The recent two decades of data science have been long and exciting, full of difficulties and boundless potential. Looking back into the human history of thousands of years, two decades of data science is extremely short. However, it is of great significance. The transit to the fourth paradigm of scientific research, the global wave of the digital economy accompanied by the rapid rise of many developing economies, the dramatic development of the global village, and the polarization of digital integration and the digital divide are just a few examples. Nevertheless, the great charm of data science lies in the science and permeates the social lives of everyone every day. The power to master the double-edged data sword will advance data science explosively.

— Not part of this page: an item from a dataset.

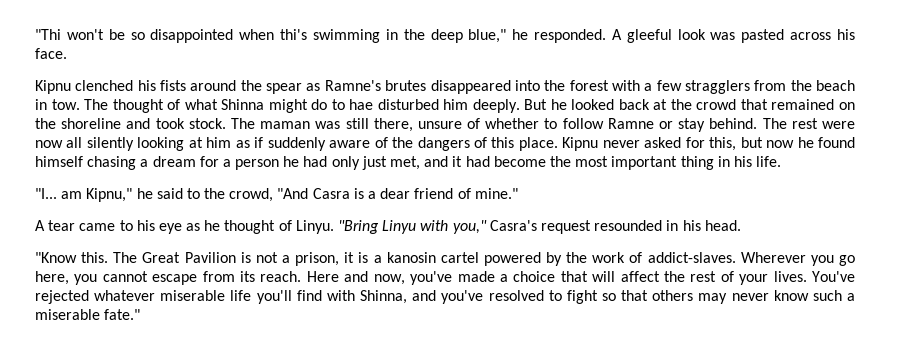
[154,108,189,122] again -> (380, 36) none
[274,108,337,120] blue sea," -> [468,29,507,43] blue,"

As this paper elaborates, data, technology, infrastructure, and education contribute jointly to the four-wheeled wagon of data science. The four essentials will together effectively consolidate and enhance the construction and development of future data science. Meanwhile, the call for open science provides rich soil for the healthy development of the whole data ecosystem. Therefore, looking into the future, we will embrace a better world driven by open data resources, responsible technologies, open infrastructures, and inclusive data education.

Data Accessibility Statement

Data are captured from the Web of Science with selected articles entitled ‘data science.’ There are no strict constraints on publication times to trace the theme evenly. As a result, 4,131 pieces of records are returned, including 88 records earlier than 2000. Among them, 3,490 non-null-value publication abstracts are taken as valid textual results for word frequency analysis and word cloud visualization by Python. Data are available at www.webofscience.com [Last accessed 24 February 2023].Refined data and python code are available at: https://doi.org/10.57760/sciencedb.07847.

Competing Interests

The author has no competing interests to declare.